Wendet euch ans Jugendamt. In guten Einrichtungen wird immer sich daran gearbeitet (wenn sinnvoll), dass familiäre Konflikte gelöst werden und eine Rückkehr möglich ist. Womöglich tut euch der Schritt als gesamtfamilie gut,

Hallo,

deine Tochter ist 12 und macht sich keine Vorstellung, was sie da erwarten wird. In dem Alter gibt es kein Betreutes Wohnen, nur eine Unterbringung in einer geschlossenen Gruppe. Diese Plätze sind rar. Da wird das Jugendamt genau schauen, wer einen solchen Platz bekommt bzw. wer in dringender benötigt. Außerdem sind die Plätze teuer. Sowohl du als auch der Vater würden dafür anteilsmäßig zahlen müssen. Außerdem muss deiner Tochter klar sein, dass in solchen Heimen eher selten nette Kinder untergebracht werden, sondern welche mit (gravierenden) Problemen. Und mit denen muss sie sich dann auch ein Zimmer teilen. Ich kann nicht beurteilen, wie ihr zu Hause lebt. Aber mit Sicherheit ist das Leben in einem Heim härter. Da würde ich lieber versuchen, wenn sie denn unbedingt weg will, sie in einem Internat unterzubringen.

LG bluehorse

Ihr Lieben,

wir haben hier einige Beiträge entfernen müssen, da einige Beiträge gegen unsere Diskussionsregeln verstoßen haben und der Thread keinen Sinn mehr gemacht hätte, hätten wir die Antworten darauf stehen lassen. Es tut mir furchtbar leid, wenn dabei hilfreiche Antworten verloren gegangen sind.

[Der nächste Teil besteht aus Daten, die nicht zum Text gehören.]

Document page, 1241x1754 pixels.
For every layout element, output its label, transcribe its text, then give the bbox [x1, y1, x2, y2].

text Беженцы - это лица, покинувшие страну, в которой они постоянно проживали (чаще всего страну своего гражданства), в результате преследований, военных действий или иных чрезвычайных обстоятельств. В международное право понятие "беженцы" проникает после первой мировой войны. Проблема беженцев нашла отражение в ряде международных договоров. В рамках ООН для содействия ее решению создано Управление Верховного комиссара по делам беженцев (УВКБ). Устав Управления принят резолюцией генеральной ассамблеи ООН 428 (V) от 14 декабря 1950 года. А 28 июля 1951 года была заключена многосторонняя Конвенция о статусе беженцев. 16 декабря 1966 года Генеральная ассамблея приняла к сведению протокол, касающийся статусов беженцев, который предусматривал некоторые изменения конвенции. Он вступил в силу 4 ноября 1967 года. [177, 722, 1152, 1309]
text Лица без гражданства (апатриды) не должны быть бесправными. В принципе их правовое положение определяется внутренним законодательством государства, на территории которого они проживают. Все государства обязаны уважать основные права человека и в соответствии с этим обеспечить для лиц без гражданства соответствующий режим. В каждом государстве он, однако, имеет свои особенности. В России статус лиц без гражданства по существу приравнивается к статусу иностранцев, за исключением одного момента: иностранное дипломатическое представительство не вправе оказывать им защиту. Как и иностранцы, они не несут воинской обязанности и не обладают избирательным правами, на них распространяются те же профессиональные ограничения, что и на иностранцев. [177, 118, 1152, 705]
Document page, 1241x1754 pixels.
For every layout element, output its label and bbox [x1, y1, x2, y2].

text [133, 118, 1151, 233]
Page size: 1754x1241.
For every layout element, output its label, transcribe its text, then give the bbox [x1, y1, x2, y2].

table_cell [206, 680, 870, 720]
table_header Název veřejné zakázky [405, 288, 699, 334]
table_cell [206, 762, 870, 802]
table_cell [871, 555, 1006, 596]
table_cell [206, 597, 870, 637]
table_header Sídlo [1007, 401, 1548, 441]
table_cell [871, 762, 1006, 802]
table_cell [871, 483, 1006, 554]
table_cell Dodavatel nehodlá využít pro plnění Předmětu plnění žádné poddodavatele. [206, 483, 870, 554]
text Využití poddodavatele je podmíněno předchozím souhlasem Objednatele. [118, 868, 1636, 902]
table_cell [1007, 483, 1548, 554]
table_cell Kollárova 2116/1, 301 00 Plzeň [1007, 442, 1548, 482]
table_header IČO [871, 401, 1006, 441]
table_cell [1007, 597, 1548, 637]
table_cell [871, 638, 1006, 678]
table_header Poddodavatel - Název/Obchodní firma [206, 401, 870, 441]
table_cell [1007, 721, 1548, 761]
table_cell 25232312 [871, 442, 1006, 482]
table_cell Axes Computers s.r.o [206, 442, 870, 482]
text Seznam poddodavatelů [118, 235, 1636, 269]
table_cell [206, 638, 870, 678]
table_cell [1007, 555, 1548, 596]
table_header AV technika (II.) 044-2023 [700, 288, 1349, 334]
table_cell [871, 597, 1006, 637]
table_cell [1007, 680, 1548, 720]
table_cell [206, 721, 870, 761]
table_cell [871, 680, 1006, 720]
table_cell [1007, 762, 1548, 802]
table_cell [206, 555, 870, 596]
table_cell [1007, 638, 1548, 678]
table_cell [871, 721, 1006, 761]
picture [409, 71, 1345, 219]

Wir wünschen der TE alles Gute!

Viele Grüße,
Cleo vom URBIA-TEam

Sorry, deine Tochter möchte niemals dass du Wege ins Heim ebnest... sie kommt in die Pubertät! Da sagt man sowas. Warst du nicht auch mal so alt? Ich hatte 5 Geschwister mit denen ich Mama teilen muss, deine Tochter hat einen besonderen Bruder und bekommt deshalb weniger Aufmerksamkeit, dazu noch trennungskind. Kein Kontakt zum Vater.....Sie brauch Stabilität und die ständige Bestätigung dass sie dir sehr viel wert ist, liebe und Aufmerksamkeit!!
Wenn du das erlaubst mit dem Heim glaube ich machst du sehr viel kaputt bei deiner Tochter. Da bin ich mir sehr sicher. Noch dazu ist sie ein Kind. Du bis der Erwachsene!! Nur weil sie mal sagt sie will ins Heim informierst du dich sofort wie das möglich ist? Sorry das ist krank. Deine Tochter weiß nicht was es bedeutet im Heim zu leben. Du solltest dir Hilfe holen. Familienhelfer etc

Ist es denn eine Option deinen Sohn in Ganztagesbetreuung zu geben, damit deine Tochter auch Mal Ruhe hat?
Das ist eine sehr belastende Situation, für euch alle.